══ Records to use

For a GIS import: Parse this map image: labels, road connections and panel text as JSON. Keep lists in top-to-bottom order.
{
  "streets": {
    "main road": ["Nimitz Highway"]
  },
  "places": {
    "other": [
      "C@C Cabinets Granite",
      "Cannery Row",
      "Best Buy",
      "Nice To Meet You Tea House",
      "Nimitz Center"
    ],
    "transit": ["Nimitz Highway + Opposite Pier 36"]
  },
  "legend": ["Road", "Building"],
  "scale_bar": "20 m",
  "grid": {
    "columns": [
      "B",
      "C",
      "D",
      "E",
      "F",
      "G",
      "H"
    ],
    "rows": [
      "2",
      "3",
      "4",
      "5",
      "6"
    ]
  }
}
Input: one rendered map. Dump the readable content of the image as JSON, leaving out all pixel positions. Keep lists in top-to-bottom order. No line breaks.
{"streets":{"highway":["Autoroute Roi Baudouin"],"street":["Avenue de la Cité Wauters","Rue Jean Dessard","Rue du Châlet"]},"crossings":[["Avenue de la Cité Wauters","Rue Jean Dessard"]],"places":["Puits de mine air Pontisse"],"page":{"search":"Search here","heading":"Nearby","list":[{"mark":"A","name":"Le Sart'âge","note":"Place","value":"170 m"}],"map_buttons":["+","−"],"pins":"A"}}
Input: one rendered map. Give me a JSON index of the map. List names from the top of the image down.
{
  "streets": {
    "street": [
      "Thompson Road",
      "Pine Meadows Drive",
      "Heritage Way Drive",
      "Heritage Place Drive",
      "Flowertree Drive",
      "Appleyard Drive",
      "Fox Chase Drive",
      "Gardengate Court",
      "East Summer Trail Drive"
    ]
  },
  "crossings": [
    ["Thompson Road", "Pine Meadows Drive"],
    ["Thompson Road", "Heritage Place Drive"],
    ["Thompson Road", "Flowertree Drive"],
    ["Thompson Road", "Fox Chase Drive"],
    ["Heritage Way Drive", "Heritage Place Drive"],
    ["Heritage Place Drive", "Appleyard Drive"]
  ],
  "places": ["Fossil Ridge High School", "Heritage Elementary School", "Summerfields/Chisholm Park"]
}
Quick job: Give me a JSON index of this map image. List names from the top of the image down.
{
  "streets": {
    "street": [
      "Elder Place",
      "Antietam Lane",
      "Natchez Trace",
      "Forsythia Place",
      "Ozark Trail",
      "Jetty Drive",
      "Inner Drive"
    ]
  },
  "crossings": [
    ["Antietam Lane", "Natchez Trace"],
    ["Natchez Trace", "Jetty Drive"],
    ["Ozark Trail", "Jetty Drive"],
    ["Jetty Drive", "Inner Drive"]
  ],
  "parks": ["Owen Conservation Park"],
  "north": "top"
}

════

Task requirements
Write down the entries above again. Copy them word for word.

Exercise result
For a GIS import: Parse this map image: labels, road connections and panel text as JSON. Keep lists in top-to-bottom order.
{
  "streets": {
    "main road": ["Nimitz Highway"]
  },
  "places": {
    "other": [
      "C@C Cabinets Granite",
      "Cannery Row",
      "Best Buy",
      "Nice To Meet You Tea House",
      "Nimitz Center"
    ],
    "transit": ["Nimitz Highway + Opposite Pier 36"]
  },
  "legend": ["Road", "Building"],
  "scale_bar": "20 m",
  "grid": {
    "columns": [
      "B",
      "C",
      "D",
      "E",
      "F",
      "G",
      "H"
    ],
    "rows": [
      "2",
      "3",
      "4",
      "5",
      "6"
    ]
  }
}
Input: one rendered map. Dump the readable content of the image as JSON, leaving out all pixel positions. Keep lists in top-to-bottom order. No line breaks.
{"streets":{"highway":["Autoroute Roi Baudouin"],"street":["Avenue de la Cité Wauters","Rue Jean Dessard","Rue du Châlet"]},"crossings":[["Avenue de la Cité Wauters","Rue Jean Dessard"]],"places":["Puits de mine air Pontisse"],"page":{"search":"Search here","heading":"Nearby","list":[{"mark":"A","name":"Le Sart'âge","note":"Place","value":"170 m"}],"map_buttons":["+","−"],"pins":"A"}}
Input: one rendered map. Give me a JSON index of the map. List names from the top of the image down.
{
  "streets": {
    "street": [
      "Thompson Road",
      "Pine Meadows Drive",
      "Heritage Way Drive",
      "Heritage Place Drive",
      "Flowertree Drive",
      "Appleyard Drive",
      "Fox Chase Drive",
      "Gardengate Court",
      "East Summer Trail Drive"
    ]
  },
  "crossings": [
    ["Thompson Road", "Pine Meadows Drive"],
    ["Thompson Road", "Heritage Place Drive"],
    ["Thompson Road", "Flowertree Drive"],
    ["Thompson Road", "Fox Chase Drive"],
    ["Heritage Way Drive", "Heritage Place Drive"],
    ["Heritage Place Drive", "Appleyard Drive"]
  ],
  "places": ["Fossil Ridge High School", "Heritage Elementary School", "Summerfields/Chisholm Park"]
}
Quick job: Give me a JSON index of this map image. List names from the top of the image down.
{
  "streets": {
    "street": [
      "Elder Place",
      "Antietam Lane",
      "Natchez Trace",
      "Forsythia Place",
      "Ozark Trail",
      "Jetty Drive",
      "Inner Drive"
    ]
  },
  "crossings": [
    ["Antietam Lane", "Natchez Trace"],
    ["Natchez Trace", "Jetty Drive"],
    ["Ozark Trail", "Jetty Drive"],
    ["Jetty Drive", "Inner Drive"]
  ],
  "parks": ["Owen Conservation Park"],
  "north": "top"
}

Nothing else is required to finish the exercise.